## TEXTAUSZUG

■ ■ ■ ■ ■ ■ ■

Das komische ist, ich wollte Familienrecht am Anfang eigentlich nie machen. Ich war jedoch in der Kanzlei, in der ich meine Ausbildung absolvierte, jener Ausbildungsanwältin zugeteilt, die auf Familienrecht spezialisiert war. Ich habe immer ein bisschen bockig gemeint, dass ich nicht dabei sein möchte, wenn sich die Leute um einen Eiskasten oder Ähnliches streiten. Mit der Zeit habe ich jedoch gemerkt, dass ich ein gutes Gespür für die Betroffenen  habe und die dafür notwendige Empathie besitze – genau das braucht es im Familienrecht. Man benötigt für Familienrecht viel Fingerspitzengefühl, oftmals geht es auch nur darum, zu trösten oder ein offenes Ohr zu haben. Jedenfalls hat sich gezeigt, dass ich das ganz gut kann und dass ich darin erfolgreich bin, weshalb ich letztendlich im Familienrecht geblieben bin und es zwischenzeitlich sehr gerne mache, da die Klienten am Ende zwar oftmals traurig, aber auch gleichzeitig sehr erleichtert sind. Diese Erleichterung bestärkt mich immer wieder in meinem Tun.

Ich habe besonders zu Beginn meiner Ausbildung – oftmals förmlich mitgelitten mit meinen Klienten. Das muss man mit der Zeit jedoch ablegen und den Mittelweg zwischen Empathie und professioneller Distanz finden. Jetzt freue ich mich mit den Klienten  und versuche, wenn ein Verfahren für den Klienten nicht wie gewünscht verläuft – was natürlich auch immer wieder der Fall ist –der Fels in der Brandung zu sein und gemeinsam die nächsten Schritte zu planen und zu sprechen und den Klienten damit wieder die notwendige Sicherheit zu geben.

■ ■ ■ ■ ■ ■ ■

## ERFASSTE DATEN

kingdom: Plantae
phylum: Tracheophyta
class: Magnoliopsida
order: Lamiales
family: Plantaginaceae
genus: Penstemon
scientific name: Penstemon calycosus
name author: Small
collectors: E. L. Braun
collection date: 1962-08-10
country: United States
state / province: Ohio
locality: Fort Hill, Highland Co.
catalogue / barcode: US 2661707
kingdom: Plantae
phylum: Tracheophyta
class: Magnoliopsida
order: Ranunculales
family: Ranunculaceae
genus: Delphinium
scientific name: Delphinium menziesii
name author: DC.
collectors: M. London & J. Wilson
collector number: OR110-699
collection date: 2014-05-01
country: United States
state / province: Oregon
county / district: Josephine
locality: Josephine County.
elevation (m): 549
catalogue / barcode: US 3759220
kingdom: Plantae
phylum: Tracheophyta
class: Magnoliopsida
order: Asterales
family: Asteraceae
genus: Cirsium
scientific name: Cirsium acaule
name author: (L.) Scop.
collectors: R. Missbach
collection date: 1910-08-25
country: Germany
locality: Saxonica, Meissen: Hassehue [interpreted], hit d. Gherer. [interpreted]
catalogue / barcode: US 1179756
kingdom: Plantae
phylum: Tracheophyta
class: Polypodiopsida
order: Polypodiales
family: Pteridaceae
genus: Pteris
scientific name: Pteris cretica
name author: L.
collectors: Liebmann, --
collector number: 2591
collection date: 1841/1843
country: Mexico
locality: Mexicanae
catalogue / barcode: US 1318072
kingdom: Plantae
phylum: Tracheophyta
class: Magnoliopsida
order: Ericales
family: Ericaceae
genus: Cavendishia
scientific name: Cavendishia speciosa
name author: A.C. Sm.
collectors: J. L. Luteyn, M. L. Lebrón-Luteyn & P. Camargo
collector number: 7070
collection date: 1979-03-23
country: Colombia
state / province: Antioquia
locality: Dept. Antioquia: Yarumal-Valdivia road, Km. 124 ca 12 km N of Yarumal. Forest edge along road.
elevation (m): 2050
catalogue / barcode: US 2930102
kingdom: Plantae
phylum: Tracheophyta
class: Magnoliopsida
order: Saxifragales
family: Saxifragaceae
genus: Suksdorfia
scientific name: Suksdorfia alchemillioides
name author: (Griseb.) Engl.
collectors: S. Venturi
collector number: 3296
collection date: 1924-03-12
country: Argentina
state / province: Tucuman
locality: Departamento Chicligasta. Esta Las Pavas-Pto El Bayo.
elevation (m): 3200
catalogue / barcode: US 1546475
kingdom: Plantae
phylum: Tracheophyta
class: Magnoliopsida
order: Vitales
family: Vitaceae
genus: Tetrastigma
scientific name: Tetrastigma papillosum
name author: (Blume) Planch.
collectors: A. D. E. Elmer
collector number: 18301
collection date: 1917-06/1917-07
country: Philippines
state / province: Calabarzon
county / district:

■ ■ ■ ■ ■ ■ ■

## AUFGABENSTELLUNG
Führen Sie bitte den Text über den Weg ins Familienrecht im Anschluss an seinen letzten Satz fort. Die Daten werden hierfür nicht gebraucht.

## LÖSUNG
anwaltfinden.at: Welche Problematiken sehen Sie oft in Familienrechtsfällen mit Minderjährigen und wie könnten sie Ihrer Meinung nach effizienter gelöst werden?

Grundsätzlich gibt es bei uns ein großes System an Institutionen und Menschen, die diesbezüglich versuchen zu helfen.

Es ist jedoch so, dass es oftmals in jenen Fällen, in denen es um eine Schwangerschaft bei Minderjährigen geht, schon vorab Schwierigkeiten bzw. soziale Probleme in der Familie gab. In einem stabilen sozialen Umfeld steht die Familie meistens mehr dahinter. Bei Minderjährigen, die diesen Rückhalt, aufgrund des problematischen familiären Hintergrunds, nicht haben, muss oft der Staat eingreifen.

Es ist in der Mehrheit der Fälle so, dass minderjährige Mütter oftmals aus eher zerrütteten Familien stammen.

anwaltfinden.at: Was beinhaltet bzw. beschreibt der Begriff „Obsorge“ im rechtlichen Rahmen?

Grundsätzlich ist die Obsorge die rechtliche Vertretung des Kindes und besteht aus drei Teilen.

Das ist auf der einen Seite die Pflege und Erziehung – wo wird das Kind betreut?

Außerdem gibt es die Vermögensverwaltung. Hier geht es darum, die vermögensrechtlichen Belange des Kindes zu klären und überzuhaben, zum Beispiel die Entgegennahme der Familienbeihilfe.

Dann gibt es noch die gesetzliche Vertretung – z.B. kann ich für das Kind den Namen ändern, einen Pass beantragen etc.?

Aus diesen drei Säulen besteht die Obsorge, die jedoch nichts damit zu tun hat, von wem ein Kind wie betreut wird. Eltern können die gemeinsame Obsorge haben, das Kind gemeinsam betreuen oder nur ein Elternteil betreut überwiegend, obwohl man dennoch die gemeinsame Obsorge hat. Das wird in der Praxis oft verwechselt.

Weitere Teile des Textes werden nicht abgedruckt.